Anstatt einfach alles rasch selbst zu erledigen, begleitet die Pflegeperson und leitet an. Dabei entstehen natürlich immer
wieder Pausen, die Pflegebedürftigen müssen immer wieder erinnert werden, was sie gerade tun wollten. Dieses
Kontrollieren und Motivieren kostet viel Zeit, Geduld und Energie.
Aber gerade dieser Rest an Verantwortung für das eigene Äußere, die Nahrungsaufnahme oder den Haushalt kann dem
Pflegebedürftigen ein Gefühl von Würde und Respekt vermitteln. Zudem lässt sich so ein gewisses Maß an
Selbstständigkeit erhalten und die Pflegenden haben eine genaue Vorstellung davon, was der Kranke kann und was nicht.
In diesem Zusammenhang bedeutet aktivierende Pflege auch, die Pflegebedürftigen - je nach körperlicher Verfassung - zu
sportlicher Bewegung (möglichst täglich) anzuhalten.
In Bewegung bleiben
Ob gegen die stundenlange Apathie im Lehnstuhl oder ruheloses Umhergeistern in Gängen und Zimmern - ein
Spaziergang unter freiem Himmel bietet Ausgleich. Noch besser ist eine Gymnastikstunde unter Anleitung. Atmung,
Kreislauf und Immunsystem werden angeregt und die Laune steigt.
Alle Menschen wollen sich gebraucht und wertvoll fühlen - das gilt auch für Menschen mit geistigen Beeinträchtigungen.

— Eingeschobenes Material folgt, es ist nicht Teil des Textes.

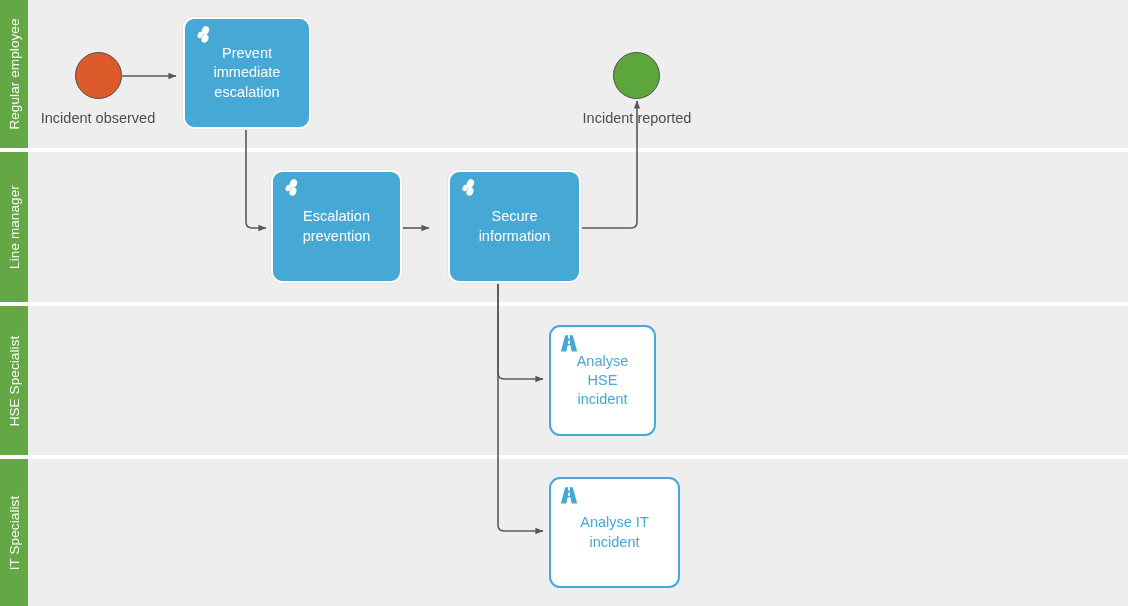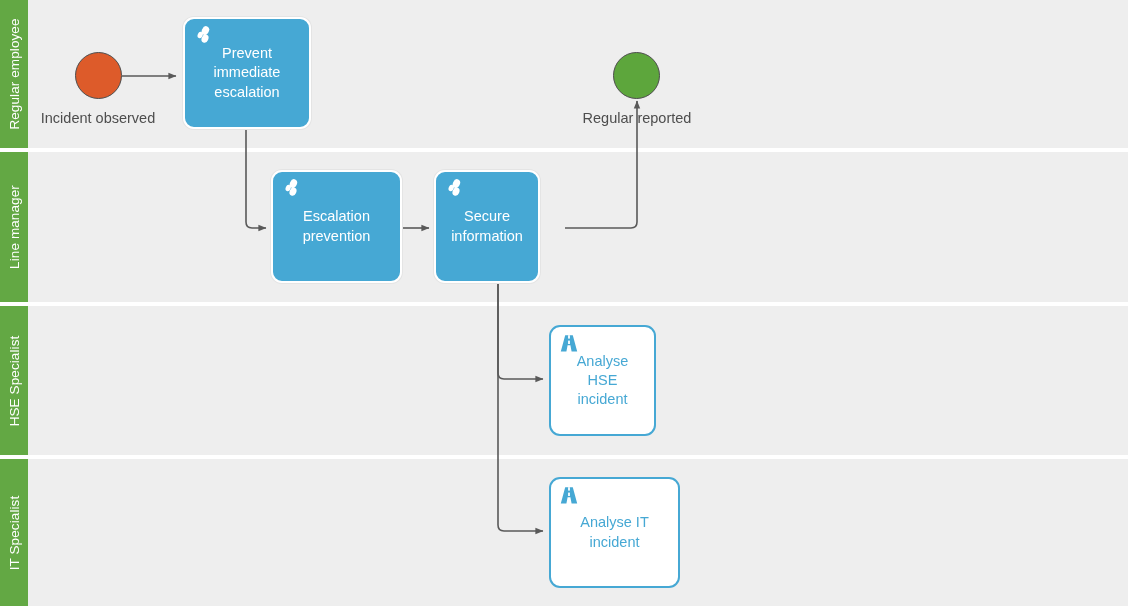--- a/index.html
+++ b/index.html
@@ -221,21 +221,21 @@
 
     <path d="M498,276 L498,373 Q498,379 504,379 L543,379" fill="none" stroke="#595959" stroke-width="1.6" marker-end="url(#arrow)"></path>
 
     <path d="M498,276 L498,525 Q498,531 504,531 L543,531" fill="none" stroke="#595959" stroke-width="1.6" marker-end="url(#arrow)"></path>
   </svg>
 
   <div class="event event-start" style="left:75px; top:52px; width:47px; height:47px;"></div>
   <div class="event-label" style="left:-13px; top:110px; width:222px;">Incident observed</div>
 
   <div class="event event-end" style="left:613px; top:52px; width:47px; height:47px;"></div>
-  <div class="event-label" style="left:526px; top:110px; width:222px;">Regular reported</div>
+  <div class="event-label" style="left:526px; top:110px; width:222px;">Incident reported</div>
 
   <div class="task task-filled" style="left:183px; top:17px; width:128px; height:112px;">
     <span class="task-icon">
       <svg viewBox="0 0 22 22" width="22" height="22">
         <ellipse cx="13.4" cy="5.6" rx="3.5" ry="4.6" transform="rotate(24 13.4 5.6)" fill="#ffffff"></ellipse>
         <ellipse cx="8.2" cy="10.0" rx="2.5" ry="3.3" transform="rotate(24 8.2 10.0)" fill="#ffffff"></ellipse>
         <ellipse cx="13.0" cy="13.6" rx="3.3" ry="4.3" transform="rotate(24 13.0 13.6)" fill="#ffffff"></ellipse>
       </svg>
     </span>
     <span class="task-label">Prevent<br>immediate<br>escalation</span>
@@ -245,21 +245,21 @@
     <span class="task-icon">
       <svg viewBox="0 0 22 22" width="22" height="22">
         <ellipse cx="13.4" cy="5.6" rx="3.5" ry="4.6" transform="rotate(24 13.4 5.6)" fill="#ffffff"></ellipse>
         <ellipse cx="8.2" cy="10.0" rx="2.5" ry="3.3" transform="rotate(24 8.2 10.0)" fill="#ffffff"></ellipse>
         <ellipse cx="13.0" cy="13.6" rx="3.3" ry="4.3" transform="rotate(24 13.0 13.6)" fill="#ffffff"></ellipse>
       </svg>
     </span>
     <span class="task-label">Escalation<br>prevention</span>
   </div>
 
-  <div class="task task-filled" style="left:434px; top:170px; width:106px; height:113px;">
+  <div class="task task-filled" style="left:448px; top:170px; width:133px; height:113px;">
     <span class="task-icon">
       <svg viewBox="0 0 22 22" width="22" height="22">
         <ellipse cx="13.4" cy="5.6" rx="3.5" ry="4.6" transform="rotate(24 13.4 5.6)" fill="#ffffff"></ellipse>
         <ellipse cx="8.2" cy="10.0" rx="2.5" ry="3.3" transform="rotate(24 8.2 10.0)" fill="#ffffff"></ellipse>
         <ellipse cx="13.0" cy="13.6" rx="3.3" ry="4.3" transform="rotate(24 13.0 13.6)" fill="#ffffff"></ellipse>
       </svg>
     </span>
     <span class="task-label">Secure<br>information</span>
   </div>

Ihnen bleibt nicht viel mehr als ihre Emotionen. Kleine Aufgaben, die sie gut bewältigen können, und sinnvolle
Beschäftigungen geben Ihnen Bestätigung und lassen sie aufleben.
Kommunikationsstrategien
Mit Erklärungen für ihr Verhalten können Menschen mit Demenz oft nichts anfangen. Die Frage nach dem "Warum?"
überfordert ihr Gedächtnis und ihre Kombinationsgabe. Besser geeignet sind Fragen, die mit einem Wie, Wo, Was oder
Wer beginnen und auf die der Betroffene kurz mit Ja oder Nein antworten kann.
Versuchen Sie bei jedem Gespräch Augenkontakt herzustellen - vielleicht müssen Sie dafür auch manchmal in die Hocke
gehen. Sprechen Sie wertschätzend mit dem Pflegebedürftigen und vermeiden Sie Verunsicherungen durch aggressive
Äußerungen.
Nehmen Sie den an Demenz Erkrankten so an wie er ist: Versuchen Sie seine Sicht der Welt zu verstehen und vermeiden
Sie Zurechtweisungen und Kritik.
Berühren Sie Ihren Gesprächspartner vorsichtig, wenn Sie mit ihm sprechen und achten Sie auf seine Reaktion. Ziehen
Sie Ihre Hand zurück, wenn Sie den Eindruck haben, dass ihm die Berührung unangenehm ist. Kündigen Sie vorher an,
wenn Ihre Zeit bald zu Ende ist und brechen Sie das Gespräch nicht abrupt ab. Verabschiedungsrituale (eine Umarmung
oder ein Winken) verdeutlichen, dass der Besuch oder das Gespräch beendet ist.
Beziehungen erhalten
Besuch empfangen, mit anderen am Tisch sitzen und den Berichten der Enkel zuhören - dies gibt Menschen mit Demenz
ein Gefühl der Zugehörigkeit, auch wenn sie nicht mehr jedes Detail verstehen. Besonders positiv können gemeinsame
Ausflüge an Orte sein, die Emotionen und Erinnerungen wecken: Die Stammkneipe, das Grab des Partners oder der alte
Schulhof helfen, den aktuellen Lebensabschnitt richtig einzuordnen.